Cette présentation enthousiaste et audacieuse est le premier aperçu de ce qui semble être l’attitude un peu suffisante, mais bienveillante du jeune protagoniste d’une vingtaine d’années. Mais les premières ombres de doute ne tardent pas à poindre, lorsque l’on voit Julius écouter d’une oreille un peu trop attentive une conversation dans le bus. Deux hommes discutent d’un voleur de poisson du coin pris la main dans le sac dans la cave d’un inconnu. Quelques minutes plus tard, Julius raconte cette histoire en se l’appropriant. Autre élément inquiétant, son angoisse soudaine. Alors que tout le monde est prêt à se rendre au port de plaisance, Julius semble de moins en moins impatient d’aller sur le bateau. "Tu as toujours une excuse. Qu’est-ce qui cloche chez toi, mec ?" s’écrie l’un de ses amis.
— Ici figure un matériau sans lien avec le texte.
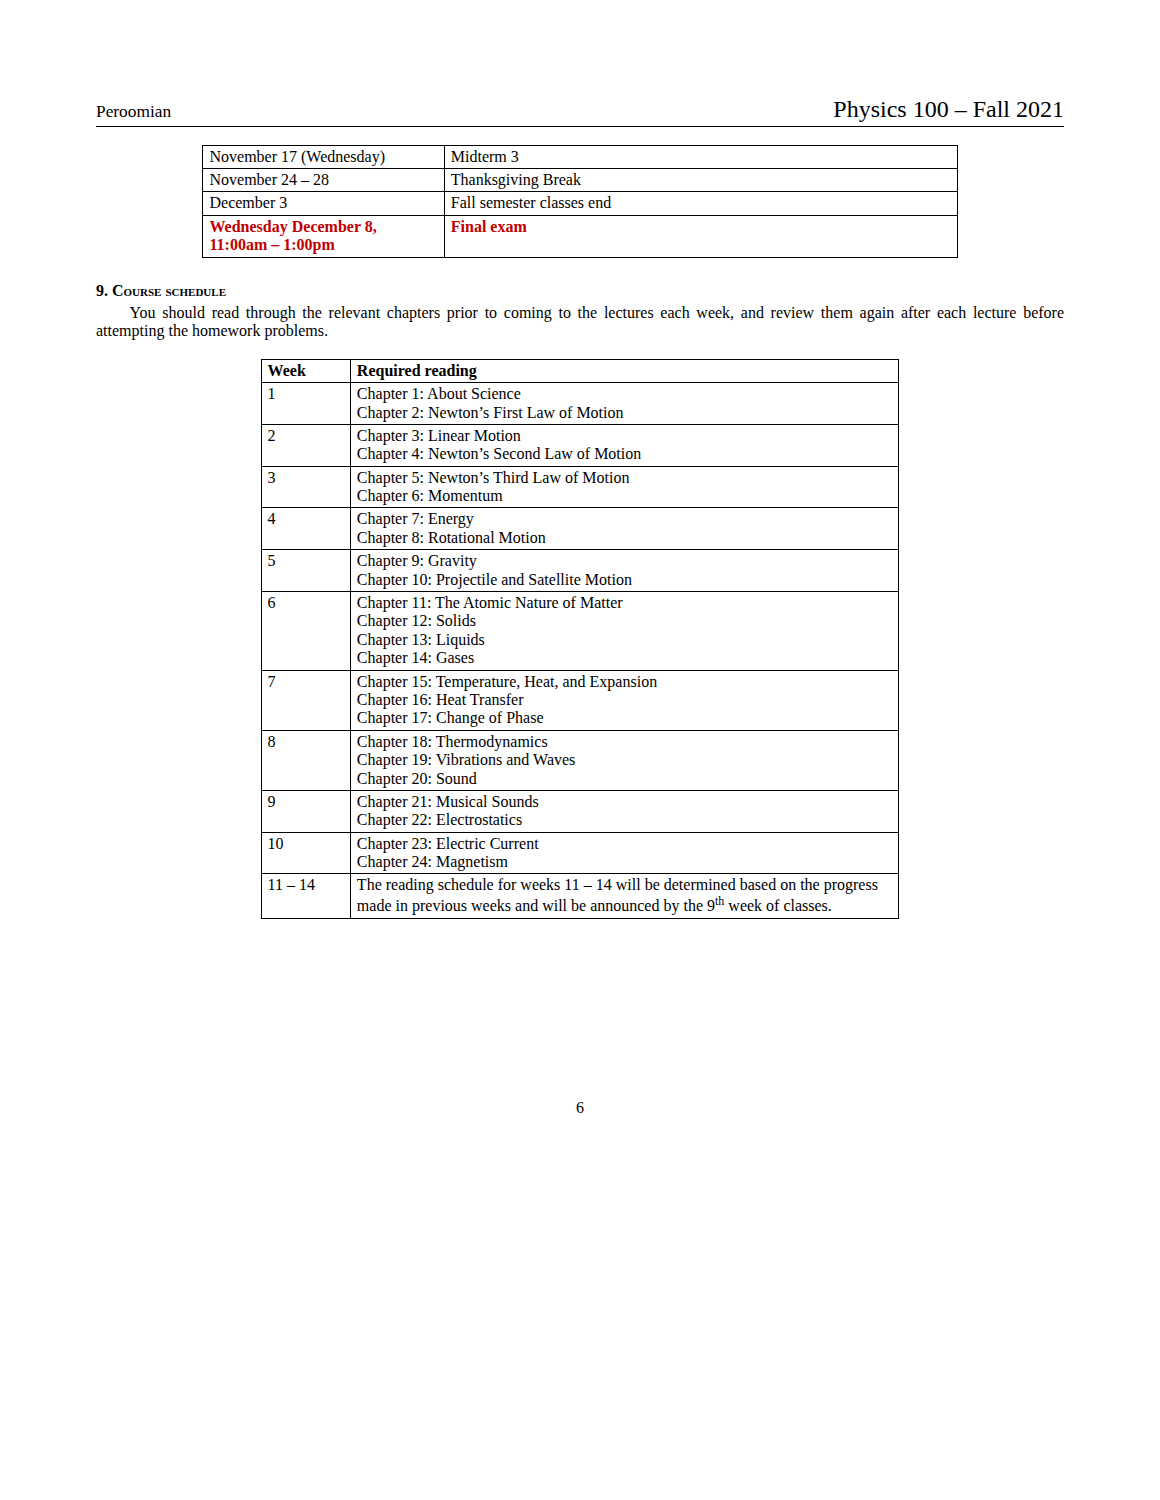Peroomian
Physics 100 – Fall 2021
| November 17 (Wednesday) | Midterm 3 |
| November 24 – 28 | Thanksgiving Break |
| December 3 | Fall semester classes end |
| Wednesday December 8, 11:00am – 1:00pm | Final exam |
9. Course schedule
You should read through the relevant chapters prior to coming to the lectures each week, and review them again after each lecture before attempting the homework problems.
| Week | Required reading |
| --- | --- |
| 1 | Chapter 1: About Science Chapter 2: Newton’s First Law of Motion |
| 2 | Chapter 3: Linear Motion Chapter 4: Newton’s Second Law of Motion |
| 3 | Chapter 5: Newton’s Third Law of Motion Chapter 6: Momentum |
| 4 | Chapter 7: Energy Chapter 8: Rotational Motion |
| 5 | Chapter 9: Gravity Chapter 10: Projectile and Satellite Motion |
| 6 | Chapter 11: The Atomic Nature of Matter Chapter 12: Solids Chapter 13: Liquids Chapter 14: Gases |
| 7 | Chapter 15: Temperature, Heat, and Expansion Chapter 16: Heat Transfer Chapter 17: Change of Phase |
| 8 | Chapter 18: Thermodynamics Chapter 19: Vibrations and Waves Chapter 20: Sound |
| 9 | Chapter 21: Musical Sounds Chapter 22: Electrostatics |
| 10 | Chapter 23: Electric Current Chapter 24: Magnetism |
| 11 – 14 | The reading schedule for weeks 11 – 14 will be determined based on the progress made in previous weeks and will be announced by the 9 th week of classes. |
6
Le voyage est annulé à la dernière minute en raison d’une crise mystérieuse dont Julius est victime. Tout le monde s’accorde à dire qu’il s’agit d’une crise d’épilepsie. En tant que spectateur, on se méfie déjà. "Quand vas-tu arrêter de faire ça, tu n’as plus cinq ans," demande la mère de Julius lorsqu’elle vient le chercher à l’hôpital.

"Fake it till you make it" que l’on pourrait traduire par "Fais semblant, le reste suivra" est un dicton populaire que Julius incarne à merveille. Ses mensonges ne sont pas de pieux mensonges : il est plutôt un genre de coquille qui absorbe tous sentiments, tous récits suffisamment percutants, pourvu que l’histoire soit convaincante. Cette compulsion est-elle le symptôme d’un sentiment d’insécurité, d’une maladie mentale ou d’une envie de s’affranchir des convenances sociales ? Jönsson ne répond pas à la question, il n’en a pas besoin d’ailleurs.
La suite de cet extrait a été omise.